TEXTE DE LA PAGE ->
::::

Dernière mise à jour : 1 avr. 2020

Ah, le Dimanche, les Dimanches …. A 15 ans c'était difficile, rien que la perspective d'arriver au Dimanche. Jour du grand Rituel. Et pas moyen d'y échapper. Tout était connu d'avance.

Tout d'abord la messe, l'église n'était pas loin et ma mère, qui était dame catéchiste nous y emmenait mon frère et moi. Il fallait faire bonne figure, la gentille fille, pas de vague. Injonction compliquée pour moi au moment où la bousculade et la révolte montaient à l'intérieur. A 15 ans le mouvement était déjà lancé !

Tout de suite après le second rituel : le déjeuner du dimanche. Invariablement du poulet rôti, je sens encore l'odeur de la peau grillée dans mes narines. Je ne mange plus de viande depuis longtemps. Le plus souvent nous quatre à table. Plus rarement on partait déjeuner en famille. Un grand repas sans rien d'excessif dans l'ambiance : discussions des adultes, jeux des enfants, qu'est ce que tu fais quand tu as 15 ans et pas forcément les mêmes idées que ceux qui t'entourent ? Tu essayes de disputer la partie ou le plus souvent tu observes de loin en te disant : attention à ce que tu deviendras plus tard ! Et tu t'inventes tes règles.

::::

CONSIGNES DE L'EXERCICE -> Extrayez à l'identique, du texte sur les dimanches, le passage qui s'ouvre sur les mots contenant « Ah, le Dimanche, les » et se clôt sur « déjà lancé ! ».

ENTRÉES FOURNIES ->
::::

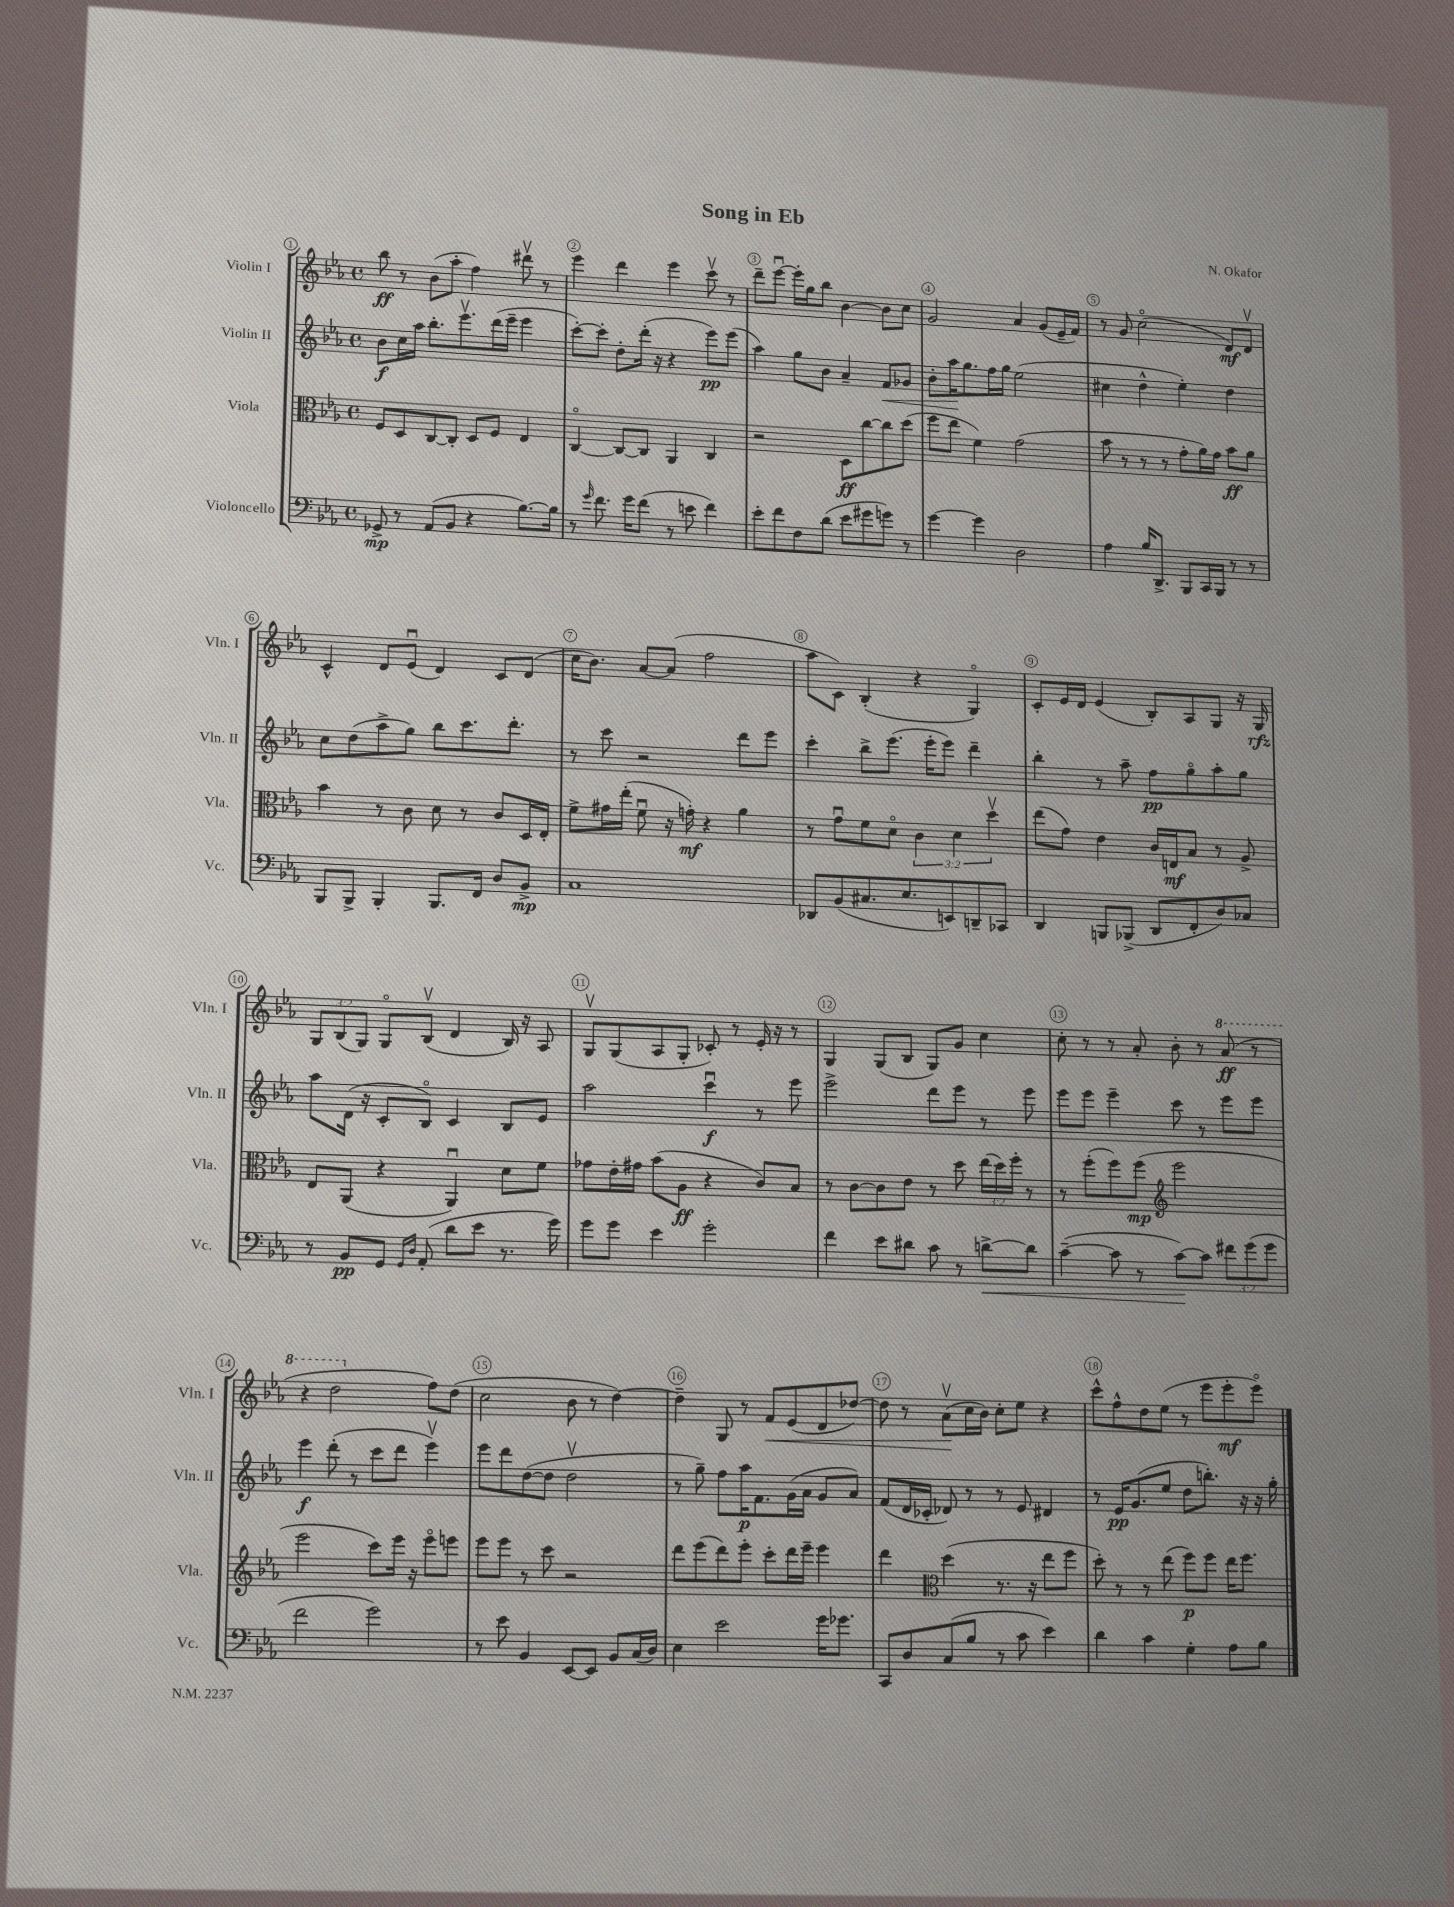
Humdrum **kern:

**kern	**kern	**kern	**kern
*staff4	*staff3	*staff2	*staff1
*clefF4	*clefC3	*clefG2	*clefG2
*k[b-e-a-]	*k[b-e-a-]	*k[b-e-a-]	*k[b-e-a-]
*M4/4	*M4/4	*M4/4	*M4/4
*met(c)	*met(c)	*met(c)	*met(c)
8GG-^/	8F/L	8b-\L	8bb-\
8r	8D/	16cc\L	8r
.	.	16aa-\JJ	.
(8AA-/L	[8C/	8.bb-'\L	(8b-\L
8BB-/J	8C'/]J	.	8aa-'\J
.	.	8.eee-v\	.
4r	8D/L	.	4ff\)
.	8F/J	(16ddd\L	.
.	.	16eee-~\JJ	.
[8.B-\L)	4E-/	4eee-\	8ddd#v\
.	.	.	8r
16B-\]Jk	.	.	.
=	=	=	=
8r	[4Co/	[8ccc'\L)	4eee-\
16qqg/	.	.	.
8.f\	.	8ccc'\]J	.
.	8C/_L	8dd'\L	4ddd\
16g\LK	.	.	.
(8f\J	8C/]J	(16ddd'\Jk	.
.	.	16r	.
8r	4AA-/	4r	4eee-\
8e\	.	.	.
4f\)	4C/	8eee-\L)	8cccv\
.	.	(8eee-\J	8r
=	=	=	=
8e-'\L	2r	4aa-\)	8ddd~\L
8f\	.	.	[8eee-u\J
8F\	.	8gg\L	16eee-'\]LL
.	.	.	16gg\J
(8d\J	.	8b-\J	8bb-\J
8e-\L	8D\L	4a-~/	[4b-\
8g#\	[8cc\	.	.
8g\J)	8cc\]	8f/L	8b-\]L
8r	(8dd\J	8g-/J	8cc\J
=	=	=	=
[4g\	8ff\L	8b-'\L	2g/
.	8ee-\J	16aa-\K	.
.	.	8.gg\	.
4g\]	4f\)	.	.
.	.	16ff\L	.
.	.	16gg\JJ	.
2D\	(2g\	(2ee-\	4a-/
.	.	.	(8g/L
.	.	.	16e-~/L
.	.	.	16f/JJ)
=	=	=	=
4A-\	8b-\	4cc#\	8r
.	8r	.	8g/
16B-/LK	8r	4dd^^\	(2cco\
8.DD^/J	.	.	.
.	8r	.	.
8BBB-/L	8g'\L	4ee-'\)	.
16CC/L	16a-\L)	.	.
16BBB-/JJ	16g\JJ	.	.
8r	8b-\L	4dd\	8d/L)
8r	8a-\J	.	8dv/J
=	=	=	=
8BBB-/L	4b-\	8cc\L	4c^^/
8BBB-^/J	.	(8dd\	.
4BBB-'/	8r	8aa-^\	8d/L
.	8c\	8gg\J)	(8e-u/J
8.BBB-/L	8d\	8bb-\L	4d/)
.	8r	8.ccc\	.
16FF/Jk	.	.	.
8D/L	8c/L	.	8c/L
.	.	8.ddd'\J	.
8BB-^/J	16D/L	.	(8d/J
.	16E-'/JJ	.	.
=	=	=	=
1C	8f^\L	8r	16cc\LK
.	.	.	8.b-\J)
.	16g#\L	8ccc\	.
.	(16ee-'\JJ	.	.
.	8fu\	2r	[8a-/L
.	16r	.	(8a-/]J
.	16g'\)	.	.
.	4r	.	2ff\
.	4a-\	8ddd\L	.
.	.	8eee-\J	.
=	=	=	=
8DD-/L	8r	4ccc'\	8aa-\L
(8BB-/	8gu\L	.	8c\J)
8.C#/	8f\	8bb-^\L	(4B-'/
.	8do\J	(8.eee-\J	.
8.E-/	.	.	.
.	6c\	.	4r
.	.	16eee-'\LK	.
8EE/)	.	8eee-\J)	.
.	6d\	.	.
8DD~/	.	4ddd~\	4Go/)
.	6ddv\	.	.
8CC-/J	.	.	.
=	=	=	=
4DD/	(8ee-\L	4bb-'\	8c'/L
.	8g\J)	.	16e-/L
.	.	.	16d/JJ
8BBB/L	4e-\	8r	(4e-/
(8BBB-^/J	.	8aa-~\	.
8DD/L	16c/LL	8ff\L	8B-'/L)
.	16E/J	.	.
8FF'/	8B-/J	8ggo\	8A-/
8D/)	8r	8aa-'\	8G/J
8C-/J	8A-^/	8gg\J	16r
.	.	.	16G/
=	=	=	=
8r	8E-/L	8aa-\L	12G/L
.	.	.	(12B-/
8BB-/L	(8AA-/J	(16d\Jk	.
.	.	.	12G/J)
.	.	16r	.
8GG/J	4r	8c'/L	8Go/L
16qqGG/LL	.	.	.
16qqD/JJ	.	.	.
(8AA-'/	.	8B-o/J)	(8B-v/J
8d\L	4AA-u/)	4c/	4d/
8e-\J	.	.	.
8.r	8d\L	8B-/L	16B-/)
.	.	.	16r
.	8f\J	8e-/J	8A-/
16g\)	.	.	.
=	=	=	=
8g\L	8g-\L	2aa-\	8Gv/L
8g\J	16e-'\L	.	(8G/
.	16g#\JJ	.	.
4e-\	(8b-\L	.	8A-/
.	8A-\J	.	8G'/J
2g'\	4r	4cccu\	8c-'/)
.	.	.	8r
.	8c/L)	8r	16e-'/
.	.	.	16r
.	8B-/J	8eee-\	8r
=	=	=	=
4f\	8r	2eee-^\	4G/
.	[8c\L	.	.
8e-\L	8c\]	.	(8G/L
8d#\J	8e-\J	.	8B-/J
8c\	8r	8ddd\L	8G/L)
8r	8dd\	8eee-\J	8g/J
[8d^\L	(24ee-\LL	8r	4cc\
.	24dd\)	.	.
.	24ff'\JJ	.	.
8d\]J	8r	8eee-\	.
=	=	=	=
([4c~\	8r	8eee-\L	8cc'\
.	(8ff'\L	8eee-\J	8r
8c\]	8ff\)	4eee-~\	8r
8r	(8ff\J	.	8a-'/
*	*clefG2	*	*
[8c\L)	2eee-\	8ccc\	8b-'\
8c\]J	.	8r	8r
12f#\L	.	8eee-\L	(8aa-/
(12g\	.	.	.
.	.	8eee-\J	8r
12g\J	.	.	.
=	=	=	=
2f\	2eee-\	4eee-\	4r
.	.	(8ddd'\	2ddd\
.	.	8r	.
2g\)	8ccc\L)	8ccc\L	.
.	16eee-\Jk	8ddd\J	.
.	16r	.	.
.	8eee-o\L	4eee-v\)	8ff\L)
.	8eee\J	.	(8dd\J
=	=	=	=
8r	8eee-\L	8eee-\L	2cc\
8e-\	8eee-\J	8ddd\	.
4BB-/	8r	([8dd\	.
.	8ccc\	8dd\]J	.
[8EE-/L	2r	2ddv\	8b-\
8EE-/]J	.	.	8r
8BB-/L	.	.	[4dd\)
(16C/L	.	.	.
16D/JJ)	.	.	.
=	=	=	=
4E-\	8ddd\L	8r	4dd~\]
.	(8eee-\	8gg~\)	.
2e-\	8ddd\)	8ff\L	8G/
.	8eee-'\J	16aa-\K	8r
.	.	8.f\	.
.	8ccc'\L	.	8f/L
.	16ddd\L	(16g\L	(8e-/
.	16eee-~\JJ	16a-\JJ	.
16g\LK	4eee-\	8g/L	8d/
8.g-\J	.	.	.
.	.	8a-/J)	[8dd-/J)
=	=	=	=
8CC/L	4ddd\	(8f/L	8dd-\]
8D/	.	16d/L	8r
.	.	16c-'/JJ	.
*	*clefC3	*	*
(8C/	(4dd\	8d-/)	(8a-v\L
8B-/J	.	8r	16cc\L
.	.	.	16b-\JJ)
8r	8.r	8r	8cc'\L
8c\	.	8e-/	8ee-\J
.	16r	.	.
4e-\)	8ee-\L	4d#/	4r
.	8ff\J	.	.
=	=	=	=
4d\	8dd'\)	8r	8ccc^^\L
.	8r	16e-/LK	8ff^^\
.	.	(8.g/	.
4c\	8r	.	8dd\
.	(8ee-\	8ee-/J	(8ee-\J
4G'\	8ff\L)	8dd\L	8r
.	8ff\J	8.bb'\J)	8eee-\L
8A-\L	16ee-\LK	.	8eee-'\
.	8.ff\J	16r	.
8B-\J	.	16r	8eee-o\J)
.	.	16gg'\	.
==	==	==	==
*-	*-	*-	*-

::::

RÉPONSE DÉTAILLÉE ->
Ah, le Dimanche, les Dimanches …. A 15 ans c'était difficile, rien que la perspective d'arriver au Dimanche. Jour du grand Rituel. Et pas moyen d'y échapper. Tout était connu d'avance.

Tout d'abord la messe, l'église n'était pas loin et ma mère, qui était dame catéchiste nous y emmenait mon frère et moi. Il fallait faire bonne figure, la gentille fille, pas de vague. Injonction compliquée pour moi au moment où la bousculade et la révolte montaient à l'intérieur. A 15 ans le mouvement était déjà lancé !